Furthermore, as shown in Table 7, the formulations with each filler tended to increase with respect to the C maximum load/B time of the formulations without fillers. C maximum load/B time indicates the balance between cohesiveness and adhesiveness of the adhesive base, and when comparing bases of the same type, those with a large C maximum load/B time have good adhesiveness. . Among them, those containing calcium silicate had a larger C maximum load/B time than those containing other hydrated silicon dioxide and magnesium aluminometasilicate, and had an excellent balance between cohesiveness and adhesiveness.

As described above, the patch of the present invention containing methylphenidate, oxybutynin, and ketoprofen showed excellent results in all of the tongue thrust test, adhesive residue test, and probe tack test.
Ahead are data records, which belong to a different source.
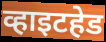
व्हाइटहेड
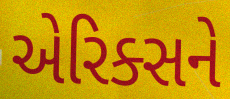
એરિક્સને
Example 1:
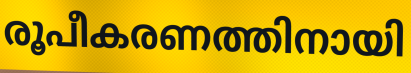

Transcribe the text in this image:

രൂപീകരണത്തിനായി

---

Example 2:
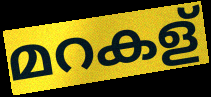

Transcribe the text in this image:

മറകള്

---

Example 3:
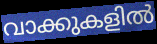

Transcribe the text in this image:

വാക്കുകളിൽ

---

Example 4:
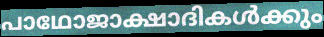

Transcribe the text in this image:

പാഥോജാക്ഷാദികൾക്കും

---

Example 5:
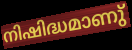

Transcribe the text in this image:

നിഷിദ്ധമാണു്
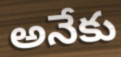
అనేకు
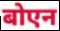
बोएन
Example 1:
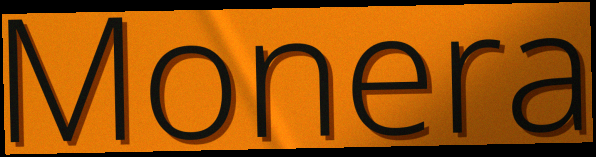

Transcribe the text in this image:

Monera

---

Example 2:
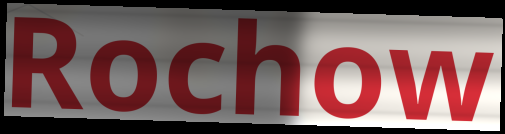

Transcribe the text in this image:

Rochow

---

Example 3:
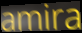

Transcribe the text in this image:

amira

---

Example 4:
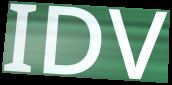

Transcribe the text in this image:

IDV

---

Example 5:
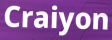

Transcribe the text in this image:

Craiyon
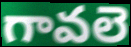
గావలె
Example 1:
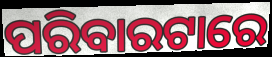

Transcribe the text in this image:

ପରିବାରଟାରେ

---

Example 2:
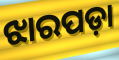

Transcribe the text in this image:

ଝାରପଡ଼ା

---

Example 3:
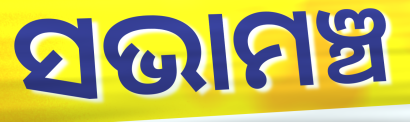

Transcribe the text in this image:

ସଭାମଞ୍ଚ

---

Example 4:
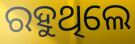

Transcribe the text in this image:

ରହୁଥିଲେ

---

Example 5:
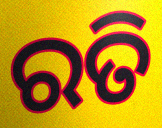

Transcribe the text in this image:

ରତି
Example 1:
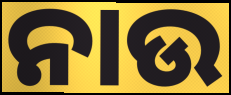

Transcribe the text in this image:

ନାଉ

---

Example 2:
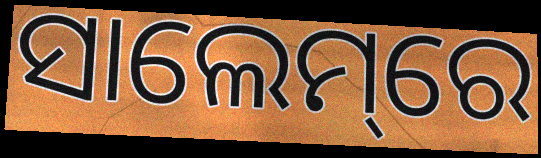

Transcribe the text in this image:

ସାଲେମ୍‌ରେ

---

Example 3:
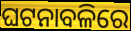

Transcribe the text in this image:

ଘଟନାବଳିରେ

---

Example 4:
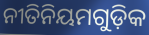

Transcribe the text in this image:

ନୀତିନିୟମଗୁଡ଼ିକ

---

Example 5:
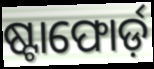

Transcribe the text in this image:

ଷ୍ଟାଫୋର୍ଡ଼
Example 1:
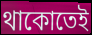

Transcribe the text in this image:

থাকোতেই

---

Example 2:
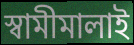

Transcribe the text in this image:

স্বামীমালাই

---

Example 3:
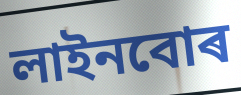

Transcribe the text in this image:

লাইনবোৰ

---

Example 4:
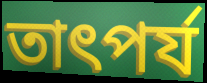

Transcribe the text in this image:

তাৎপৰ্য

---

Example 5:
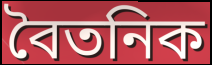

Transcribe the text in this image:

বৈতনিক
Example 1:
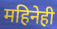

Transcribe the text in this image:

महिनेही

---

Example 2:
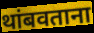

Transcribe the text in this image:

थांबवताना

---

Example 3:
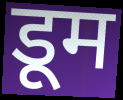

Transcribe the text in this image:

डूम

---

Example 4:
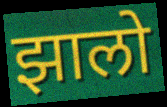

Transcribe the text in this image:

झालो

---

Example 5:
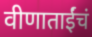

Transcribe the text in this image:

वीणाताईंचं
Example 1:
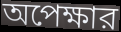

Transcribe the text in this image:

অপেক্ষার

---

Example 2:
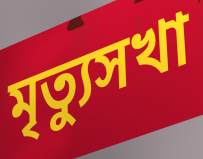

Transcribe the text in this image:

মৃত্যুসখা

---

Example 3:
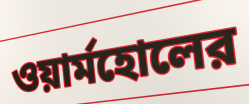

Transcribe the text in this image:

ওয়ার্মহোলের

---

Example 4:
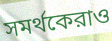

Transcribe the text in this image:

সমর্থকেরাও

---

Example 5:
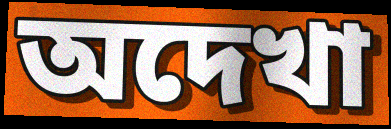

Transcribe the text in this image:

অদেখা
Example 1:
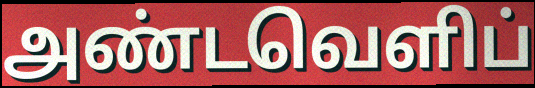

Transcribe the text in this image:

அண்டவெளிப்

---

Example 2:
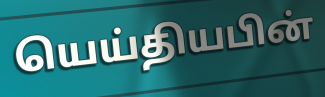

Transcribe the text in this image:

யெய்தியபின்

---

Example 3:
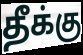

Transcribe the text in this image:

தீக்கு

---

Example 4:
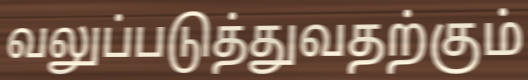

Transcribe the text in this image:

வலுப்படுத்துவதற்கும்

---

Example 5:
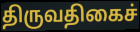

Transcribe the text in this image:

திருவதிகைச்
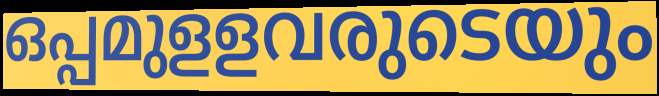
ഒപ്പമുളളവരുടെയും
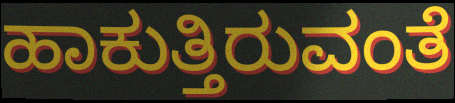
ಹಾಕುತ್ತಿರುವಂತೆ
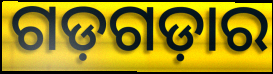
ଗଡ଼ଗଡ଼ାର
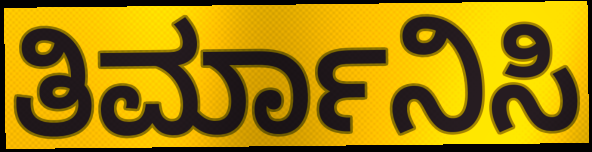
ತಿರ್ಮಾನಿಸಿ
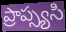
ప్రాప్స్యసి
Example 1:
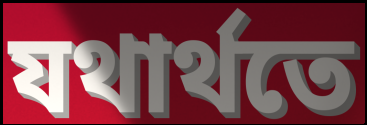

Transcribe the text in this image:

যথাৰ্থতে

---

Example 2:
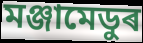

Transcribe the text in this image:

মঞ্জামেডুৰ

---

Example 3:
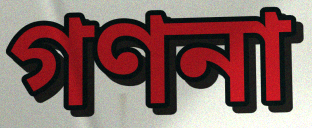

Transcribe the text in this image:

Even when methyl salicylate, nitroglycerin, nicotine, isosorbide dinitrate, rotigotine, or rivastigmine is blended in place of methylphenidate in Example 3, the patch of the present invention exhibits similar superiority in each of the above tests. effect was obtained.

Claims (4)

A method for suppressing cold flow of a patch comprising a backing layer and an adhesive layer containing a drug and an acrylic adhesive base, wherein the drug has a low melting point or a high concentration in the adhesive base. and the adhesive layer contains calcium silicate. 2. The method according to claim 1, wherein the calcium silicate is contained in a proportion of 0.05 to 15% by mass with respect to the total amount of the adhesive layer. 3. The method according to claim 1 or 2, wherein the drug is contained in a ratio of 10 to 35% by mass with respect to the total amount of the adhesive layer. Furthermore, the method according to any one of claims 1 to 3 , for suppressing stringiness and/or plaster residue.